Mam dość wszystkich ludzi na świecie, ale wiecie co?
Znalazłam sb crush'a.Jakby on jest ze mną w klasie... tylko, że ja z nikim nie gadam. Jestem uznawana za grubą dziwaczkę. Przynajmniej kolejna motywacja do odchudzania. Zjadłam dzisiaj trochę więcej niż wczoraj, ale i tak bardzo mało w pównaniu do starej mnie.
Poza tym, najedzona czuje się przez max 15 min po jedzeniu. Obiad miałam jakieś 40 min temu, a już jestem głodna. Najdziwniejsze jednak jest to, że tuż po nim miałam wrażenie, że zaraz się zrzygam. Mimo, że zjadłam bardzo mało, to i tak czułam się przejedzona.
To dobry znak.
Złym znakiem niestety jest to, że nie czuję wstrętu do jedzenia. Mam odrobinę wyrzytów sumienia już po fakcie, ale często muszę powstrzymywać się od podjadania albo nakładania większych porcji.

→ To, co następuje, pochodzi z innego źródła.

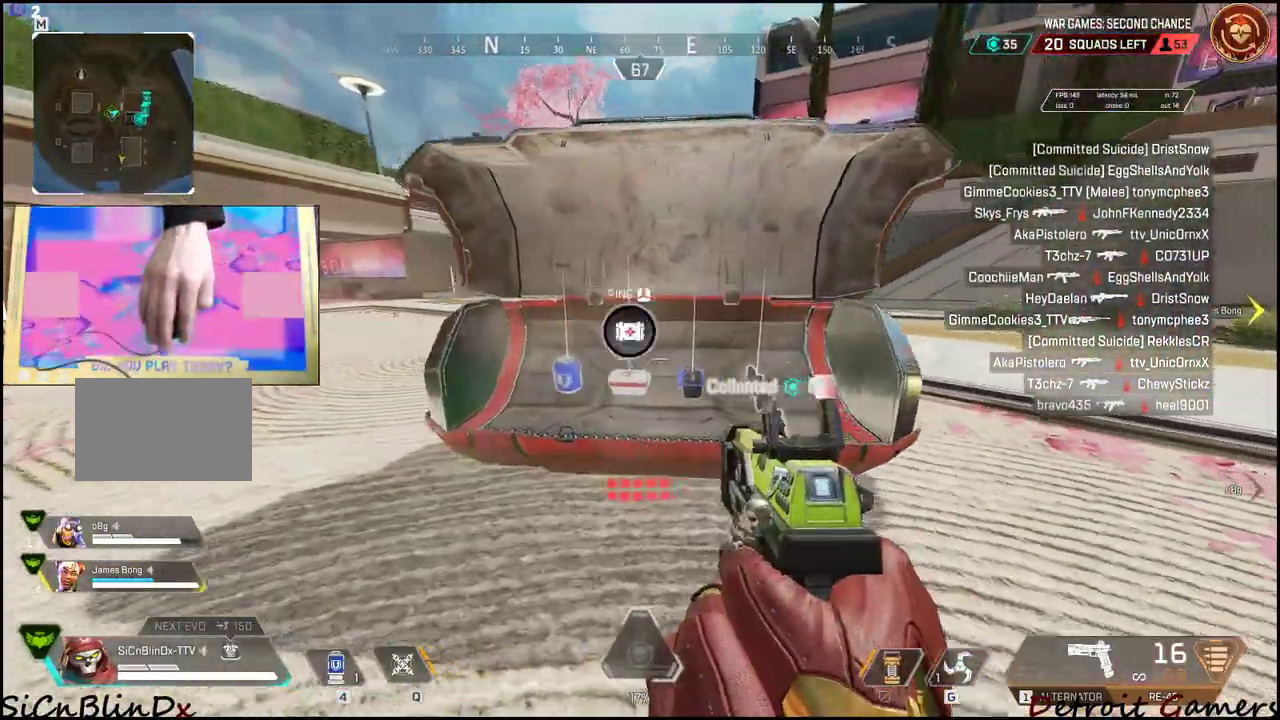
{"keys": [], "mouse": [], "events": [[134, "e", "down"], [184, "a", "up"], [284, "e", "up"]]}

Tak też było na śniadaniu, na którym zjadłam kajzerkę. Nie wiem jak planuję schudąć jeśli będę zachowywać się jak spasła świnia.

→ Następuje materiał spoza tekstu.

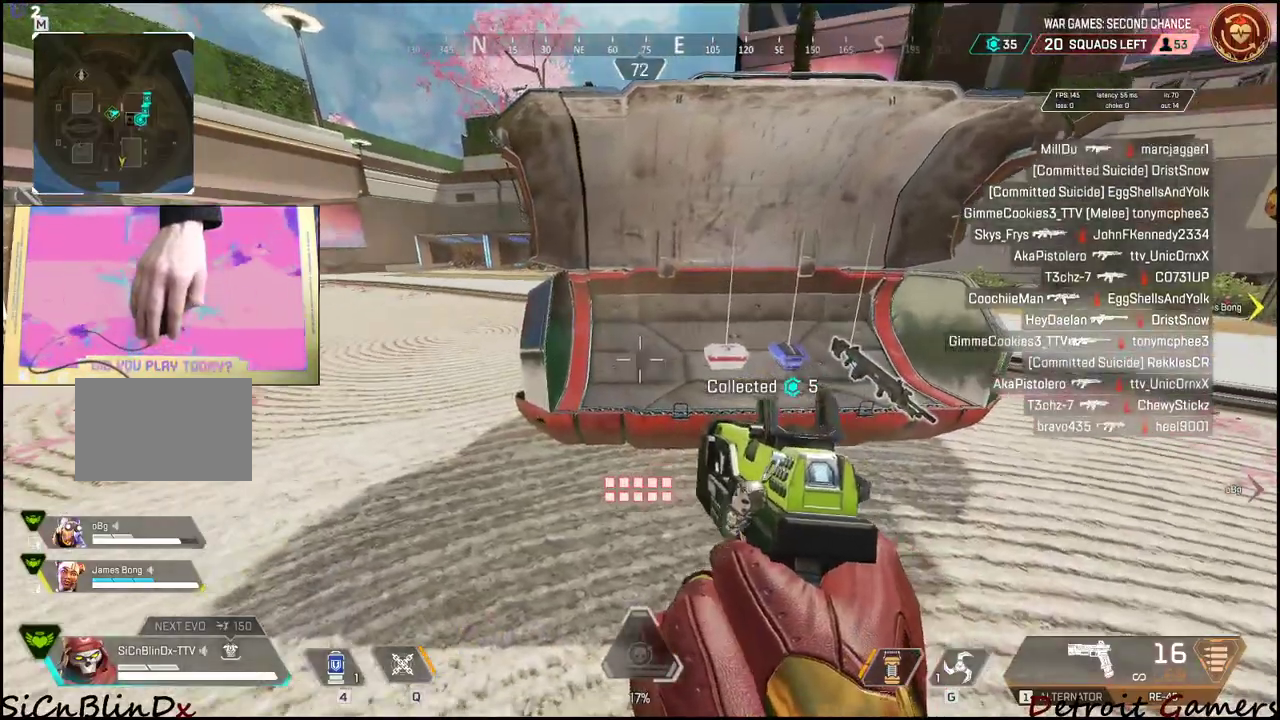
{"keys": [], "mouse": [], "events": []}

Dzisiaj nie wzięłam jedzenia do szkoły, ale za to aż 2 butelki wody. Było to razem coś około 1,3-1,4l. Dużo piłam i nawet nie czułam się bardzo głodna.
Miałam dziś aż 8 lekcji więc ostatnia skończyła się dopiero o 15:30. Pora największych korków. W domu byłam dopiero o 16:50, więc jechałam prawie 1,5h. Z tego wynika, że miałam 10,5 godzinną przerwę od jedzenia. W domu zastałam spaghetti. Nałożyłam sobie mniej więcej pół moich poprzednich porcji. Na moje nieszczęście moja mama stwierdziła, że nałoży mi sos, a ja miałam sobie nalać soku. Nalałam oczywiście wody.
Matka oczywiście zdziwiła się co tak mało sobie nałożyłam, ale udało mi się przekonać ją, że przecież to wcale nie jest mało ;)
Także zjadłam to co miałam na talerzu i jak co tydzień wzięłam się za sprzątańsko mojego pokoju i umyciu podłów w domu. Już w trakcie tych czynności poczułam głód. Kiedy to piszę mam chyba całkowicie pusty żołądek, a jest dopiero 18:30.
Spróbuję już niczego dzisiaj nie jeść, ale niestey nie mogę być pewna swojej samokontroli.
Co zjadłam:
Kajzerka ~ 178kcal [80g]
Plasterek szynki ~ 51kcal [20g]
Plasterek sera ~ 35kcal [10g]
Spaghetti ~ 405kcal [270g]
Baton 5 owoców leśnych ~ 162,8kcal [40g]Razem 731,8kcal
Waga 65.0Niestety nie ja robię obiady i nie mogę kontrolowć ile dokładnie jem, ale staram się być jak najbrdziej dokładna. W razie wątpliwości zaokrąglam w górę.
Do jutra?
"Jedyny, który ze mną jest, to ja sam. Więc jaki jest sens oddychania? Każdego ranka przeraża mnie otworzenie oczu, oddychanie."